Image of the exterior of a performance venue.

I proposed this project to develop meaningful collaborative relationships with NIDA – The National Institute of Dramatic Art is Australia’s leading performing arts school and its graduates are highly regarded throughout the creative and entertainment industries. Recently, NIDA started a one of a kind MFA in Cultural Leadership.

Further, I hoped to create a new study abroad program that includes an inclusion and diversity component to the study of theatre, dance and performance. While there, I attended and presented at the 40th International LGBTQI Festival in Sydney, and attended workshops in Urdu, Bali.

Misha Kachman, “Scenography Workshop at the Moscow Arts Theatre” (Russia)

Image of an instructor addressing students.

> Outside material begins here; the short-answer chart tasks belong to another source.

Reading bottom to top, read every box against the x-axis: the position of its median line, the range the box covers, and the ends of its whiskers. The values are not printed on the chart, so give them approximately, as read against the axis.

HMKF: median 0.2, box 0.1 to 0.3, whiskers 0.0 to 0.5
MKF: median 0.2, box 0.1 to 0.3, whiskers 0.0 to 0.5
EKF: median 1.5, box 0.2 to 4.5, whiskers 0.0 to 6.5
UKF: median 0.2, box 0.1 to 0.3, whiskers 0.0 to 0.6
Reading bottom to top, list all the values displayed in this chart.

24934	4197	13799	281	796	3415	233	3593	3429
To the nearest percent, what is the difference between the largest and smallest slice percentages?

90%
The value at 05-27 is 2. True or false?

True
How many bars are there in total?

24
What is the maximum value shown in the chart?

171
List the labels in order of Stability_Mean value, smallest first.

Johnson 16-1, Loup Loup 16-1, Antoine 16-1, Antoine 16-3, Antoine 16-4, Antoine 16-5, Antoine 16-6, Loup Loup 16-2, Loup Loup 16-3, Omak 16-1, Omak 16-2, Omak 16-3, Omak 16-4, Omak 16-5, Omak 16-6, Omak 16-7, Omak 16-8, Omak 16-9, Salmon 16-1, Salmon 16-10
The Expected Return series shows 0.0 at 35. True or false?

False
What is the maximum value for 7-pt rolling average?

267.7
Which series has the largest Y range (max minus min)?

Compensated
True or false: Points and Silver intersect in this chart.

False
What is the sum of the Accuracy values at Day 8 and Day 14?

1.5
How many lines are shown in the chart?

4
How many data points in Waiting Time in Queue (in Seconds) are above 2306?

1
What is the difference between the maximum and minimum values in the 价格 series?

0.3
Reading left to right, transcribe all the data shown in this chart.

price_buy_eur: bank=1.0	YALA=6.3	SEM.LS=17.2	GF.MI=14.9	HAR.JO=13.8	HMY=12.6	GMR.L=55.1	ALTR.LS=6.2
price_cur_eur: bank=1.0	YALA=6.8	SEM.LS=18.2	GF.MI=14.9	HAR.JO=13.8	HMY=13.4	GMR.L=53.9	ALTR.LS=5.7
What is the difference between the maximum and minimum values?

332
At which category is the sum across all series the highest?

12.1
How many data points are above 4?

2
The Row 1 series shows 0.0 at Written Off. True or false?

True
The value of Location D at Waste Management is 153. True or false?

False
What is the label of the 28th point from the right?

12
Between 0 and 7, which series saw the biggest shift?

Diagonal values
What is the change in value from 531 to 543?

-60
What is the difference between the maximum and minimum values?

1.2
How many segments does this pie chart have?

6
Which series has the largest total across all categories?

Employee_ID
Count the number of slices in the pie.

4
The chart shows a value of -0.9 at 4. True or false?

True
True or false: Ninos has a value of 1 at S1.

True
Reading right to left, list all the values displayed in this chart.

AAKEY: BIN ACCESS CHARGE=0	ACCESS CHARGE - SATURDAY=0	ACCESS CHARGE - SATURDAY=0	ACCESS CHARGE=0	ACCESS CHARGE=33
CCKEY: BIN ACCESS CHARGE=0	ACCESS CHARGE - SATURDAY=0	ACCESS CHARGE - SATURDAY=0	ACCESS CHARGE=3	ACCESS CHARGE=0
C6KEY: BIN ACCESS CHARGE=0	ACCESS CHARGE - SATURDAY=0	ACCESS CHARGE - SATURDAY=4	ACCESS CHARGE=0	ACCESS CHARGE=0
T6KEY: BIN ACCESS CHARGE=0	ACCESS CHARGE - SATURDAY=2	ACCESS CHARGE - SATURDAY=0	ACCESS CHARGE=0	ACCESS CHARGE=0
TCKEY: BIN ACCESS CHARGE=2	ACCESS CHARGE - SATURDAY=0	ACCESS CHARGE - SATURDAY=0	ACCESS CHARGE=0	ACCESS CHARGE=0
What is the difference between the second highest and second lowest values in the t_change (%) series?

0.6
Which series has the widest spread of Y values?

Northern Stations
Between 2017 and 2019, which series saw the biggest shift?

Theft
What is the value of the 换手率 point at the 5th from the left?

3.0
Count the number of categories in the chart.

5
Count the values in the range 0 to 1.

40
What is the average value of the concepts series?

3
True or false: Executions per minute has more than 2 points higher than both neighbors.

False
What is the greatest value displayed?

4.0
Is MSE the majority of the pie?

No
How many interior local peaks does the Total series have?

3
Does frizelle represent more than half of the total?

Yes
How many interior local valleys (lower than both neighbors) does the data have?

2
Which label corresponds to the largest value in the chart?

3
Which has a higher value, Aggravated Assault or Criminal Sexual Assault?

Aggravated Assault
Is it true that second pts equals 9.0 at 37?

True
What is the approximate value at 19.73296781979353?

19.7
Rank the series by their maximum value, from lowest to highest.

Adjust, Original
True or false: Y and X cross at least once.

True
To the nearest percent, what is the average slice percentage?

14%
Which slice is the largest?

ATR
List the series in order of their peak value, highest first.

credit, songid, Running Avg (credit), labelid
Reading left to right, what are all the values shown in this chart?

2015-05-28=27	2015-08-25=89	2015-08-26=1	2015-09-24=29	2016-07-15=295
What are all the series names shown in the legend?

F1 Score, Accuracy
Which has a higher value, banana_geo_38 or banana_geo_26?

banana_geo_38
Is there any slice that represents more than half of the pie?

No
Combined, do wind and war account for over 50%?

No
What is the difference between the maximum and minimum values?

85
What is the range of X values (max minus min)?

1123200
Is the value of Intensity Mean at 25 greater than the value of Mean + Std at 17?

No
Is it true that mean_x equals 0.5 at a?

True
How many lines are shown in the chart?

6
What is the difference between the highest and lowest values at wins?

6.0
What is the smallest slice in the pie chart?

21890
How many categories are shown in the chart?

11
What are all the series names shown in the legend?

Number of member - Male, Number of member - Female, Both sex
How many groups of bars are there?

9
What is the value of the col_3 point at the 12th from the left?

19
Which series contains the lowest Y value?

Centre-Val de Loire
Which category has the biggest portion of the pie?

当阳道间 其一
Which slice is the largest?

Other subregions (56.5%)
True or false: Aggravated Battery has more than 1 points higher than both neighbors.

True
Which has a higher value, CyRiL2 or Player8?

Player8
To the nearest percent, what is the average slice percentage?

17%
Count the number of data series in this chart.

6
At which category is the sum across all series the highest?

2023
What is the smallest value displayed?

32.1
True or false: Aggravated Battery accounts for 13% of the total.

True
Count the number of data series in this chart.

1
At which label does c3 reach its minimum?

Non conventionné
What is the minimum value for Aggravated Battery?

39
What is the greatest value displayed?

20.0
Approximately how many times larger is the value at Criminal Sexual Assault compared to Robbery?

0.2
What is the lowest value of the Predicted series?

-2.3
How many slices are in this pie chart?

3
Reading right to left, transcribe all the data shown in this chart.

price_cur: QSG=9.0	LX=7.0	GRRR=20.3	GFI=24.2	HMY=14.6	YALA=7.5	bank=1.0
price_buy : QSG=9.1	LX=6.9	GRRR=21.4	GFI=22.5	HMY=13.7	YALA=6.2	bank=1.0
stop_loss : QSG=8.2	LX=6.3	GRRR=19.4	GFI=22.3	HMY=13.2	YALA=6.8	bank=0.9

My visit to Moscow was a continuation of my ongoing relationship with faculty and students at the Moscow Arts Theatre School (MATS), Russia’s leading conservatory-type training program in theatre. MATS’s Department of Scenography, located in the same building as the Moscow Arts Theatre itself, is a unique institution with its own tradition and vast artistic and material resources. My first visit to MATS took place in March of 2017 when I was in Moscow at the invitation of the Golden Mask Festival’s Academic Conversations program. While meeting with students and young theatre artists at MATS and at the Meyerhold Center I encountered a lot of interest in (coupled with an acute lack of detailed awareness of) American theatre, particularly in its design, production, and organizational aspects, and in graduate theatre education in the United States. I was invited to conduct several seminars for MATS students and faculty (to which graduate students from other leading programs, such as GITIS, were also invited). My other important goal was to continue building relationships with faculty at the MATS with the aim of eventually developing faculty and student exchanges, recruiting potential gifted graduate students in design.

Last, but not least, I was very interested in learning more about European (and Russian in particular) pedagogy in scenography and in how MATS teaching methods and practices can help me and my American colleagues develop new projects and incorporate them in our curriculum.

My biggest discovery was the extent to which the institutional culture and organization of American professional theatre (both regional/non-profit and commercial theatre) is different from European and Russian repertory-based, festival-oriented and largely government-funded model and how these differences help explain fundamental contrast between the direction and the current state of my art form in the United States and abroad. I now strongly believe that students on both sides can greatly benefit from some form of exchange that will expose them young American designers to the artistic rigor and tradition of Russian theatre and educate their Russian counterparts about the state of the art as it exists in the United States.